● Consignes:
- 1) D’après le texte sur Songes d’une Nuit, quelles formes Myriam Muller entremêle-t-elle dans ce spectacle ?
- 2) Recopiez sans rien changer le passage du texte sur Songes d’une Nuit qui commence par les mots contenant « Dans les eaux » et finit par « danse, acrobatie, chant. ».

● Texte présenté:
▼▼▼

Théâtre

Dans les eaux troubles
des fantasmes

d'Lëtzebuerger Land vom 27.01.2023

La comédie de William Shakespeare Le Songe d’une nuit d’été emmène, à partir du monde réel et assez rigide, dans un univers de rêves, de songes où tout est possible. Elle sert de base à Songes d’une Nuit, vécue par la cour ducale, des jeunes gens, des créatures féeriques ; dans ce spectacle il importe pour Myriam Muller qu’on s’échappe du réel pour se ressourcer. Elle accentue la liberté du théâtre, entremêlant diverses formes, théâtre, danse, acrobatie, chant.

La metteure en scène a l’expérience des pièces shakespaeriennes, notamment avec Mesure pour mesure et Hamlet ; cette fois elle s’attaque, avec son fidèle assistant Antoine Colla et une équipe de comédiens qui sont souvent de la partie à une comédie onirique qui réunit seigneurs, fées et elfes, une troupe d’amateurs et intègre le public pour lui redonner un rôle, l’attirer de nouveau au théâtre et stimuler sa confiance après le confinement, bref l’attirer vers un art extraordinaire et sensibiliser un jeune public avide de spectacles qui sortent des sentiers battus.

La comédie se démarque par le mélange des genres et est un hommage au théâtre qui combine avec adresse diverses approches pour en faire une fête. Les artistes viennent aussi de divers domaines : aux comédiens connus (dont beaucoup assument deux rôles) des créations de Myriam Muller, s’ajoutent d’autres professionnels de diverses disciplines pour se transformer en créatures d’un monde féerique. Le public est invité à l’occasion à se mêler aux comédiens. « Ce songe est également un magnifique prétexte à la fête, à la communion entre la scène et la salle », affirme la metteure en scène.

▲▲▲

● Données fournies:
▼▼▼

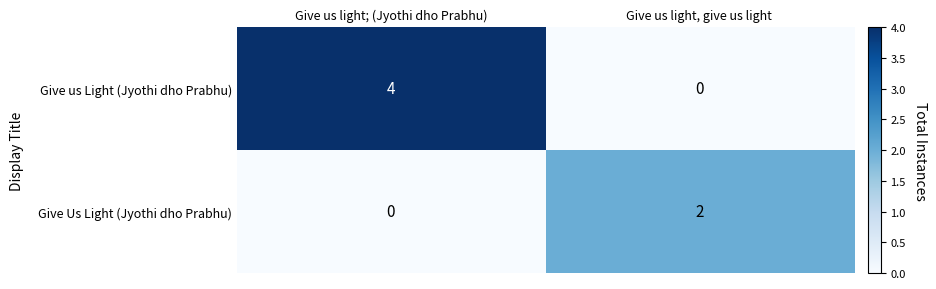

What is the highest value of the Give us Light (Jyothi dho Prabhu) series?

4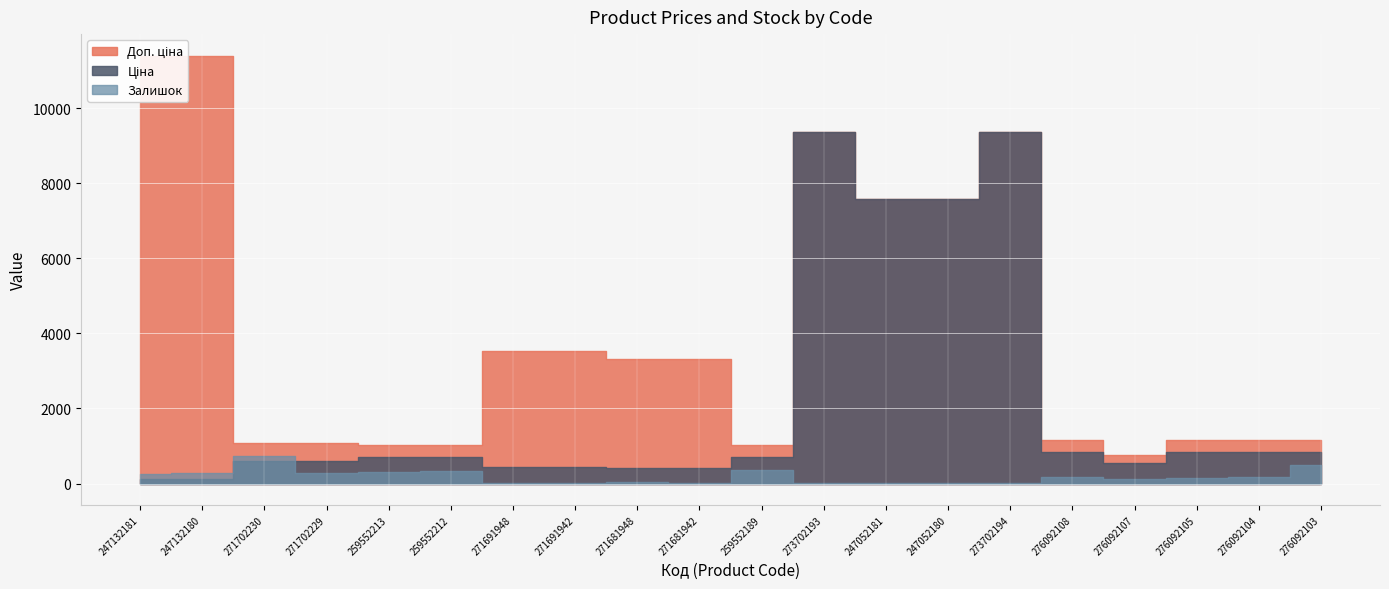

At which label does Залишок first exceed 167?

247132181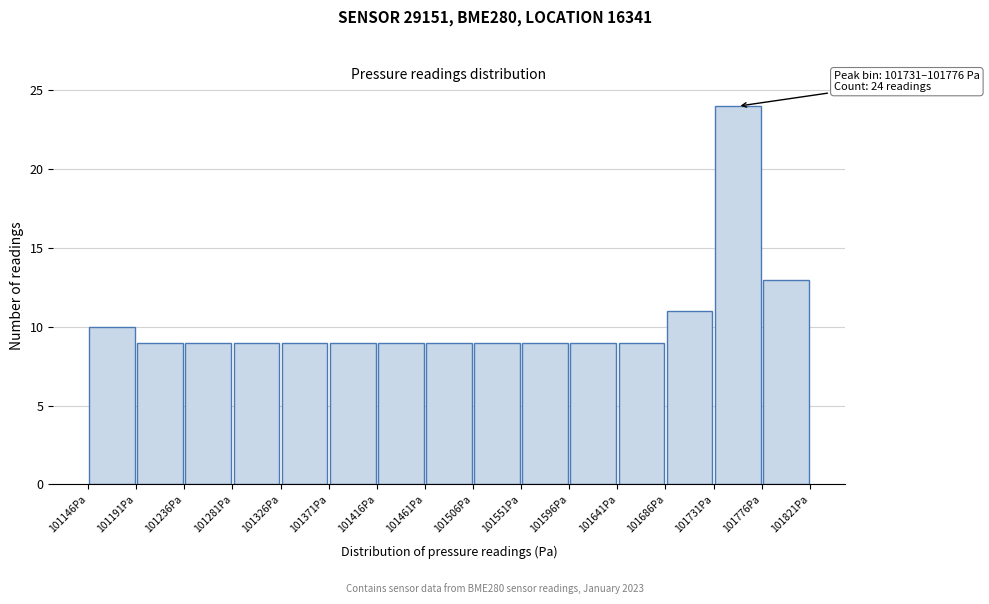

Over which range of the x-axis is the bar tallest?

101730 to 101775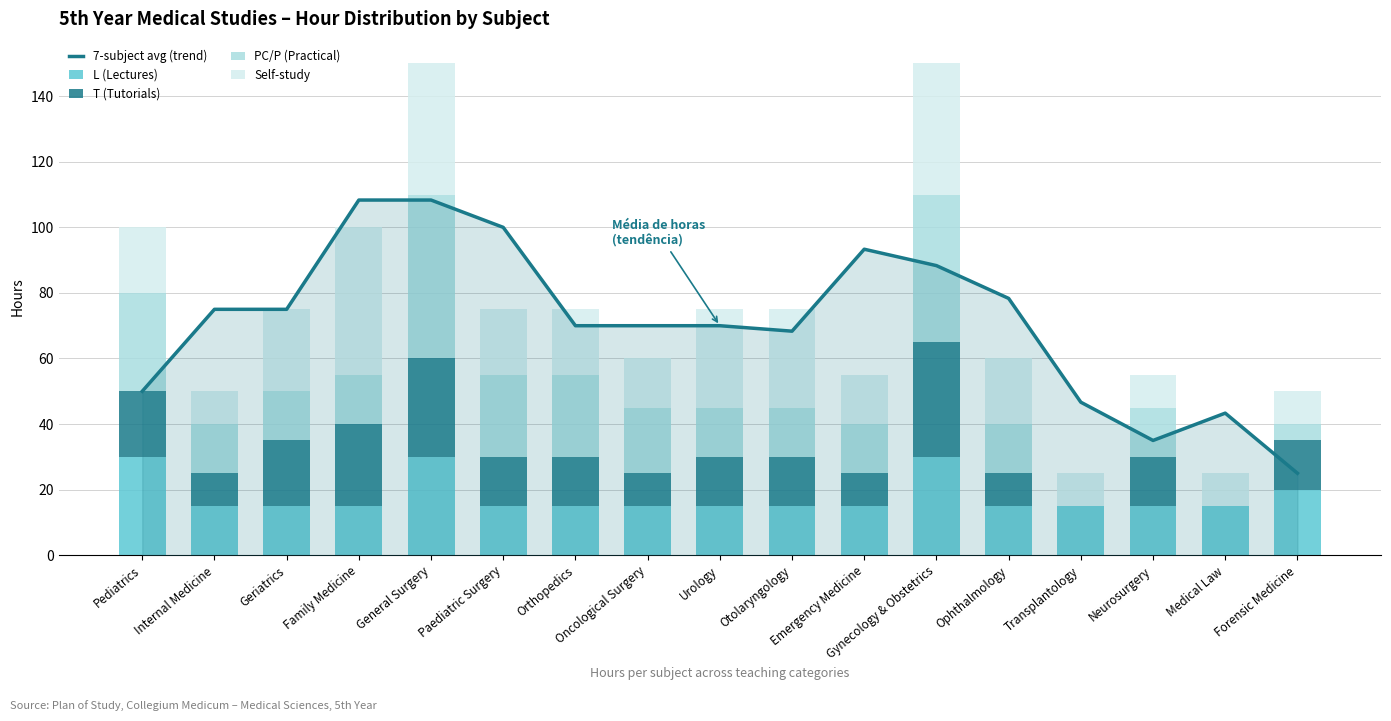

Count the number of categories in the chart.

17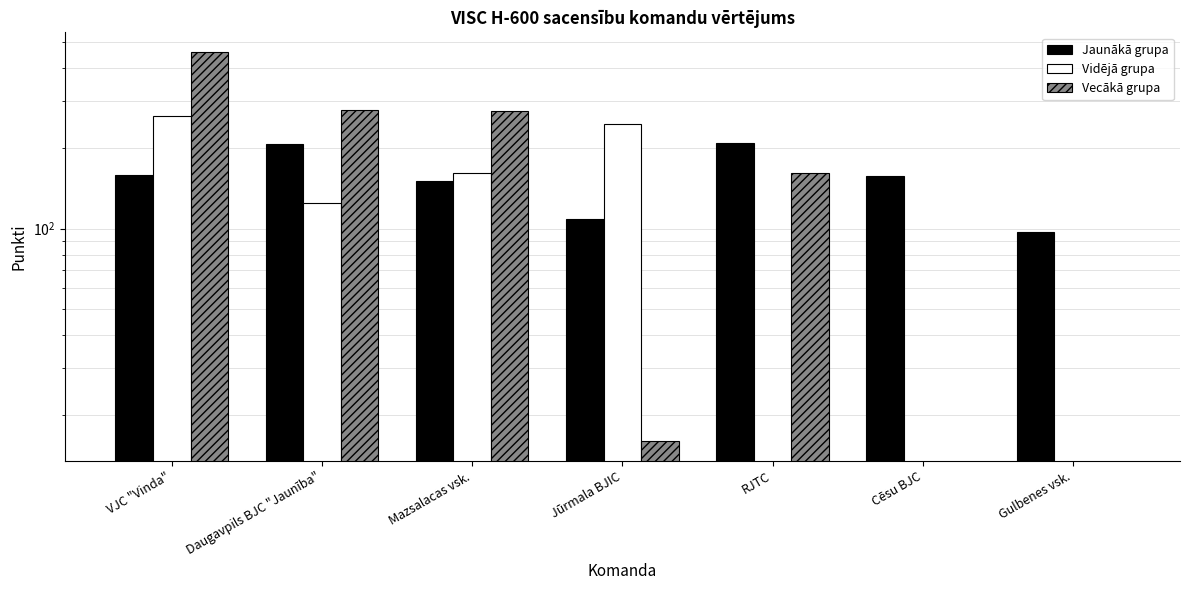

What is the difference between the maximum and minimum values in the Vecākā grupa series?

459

▲▲▲

● Réponses par consigne:
- 1) Le théâtre, la danse, l’acrobatie et le chant.

- 2)
Dans les eaux troubles
des fantasmes

d'Lëtzebuerger Land vom 27.01.2023

La comédie de William Shakespeare Le Songe d’une nuit d’été emmène, à partir du monde réel et assez rigide, dans un univers de rêves, de songes où tout est possible. Elle sert de base à Songes d’une Nuit, vécue par la cour ducale, des jeunes gens, des créatures féeriques ; dans ce spectacle il importe pour Myriam Muller qu’on s’échappe du réel pour se ressourcer. Elle accentue la liberté du théâtre, entremêlant diverses formes, théâtre, danse, acrobatie, chant.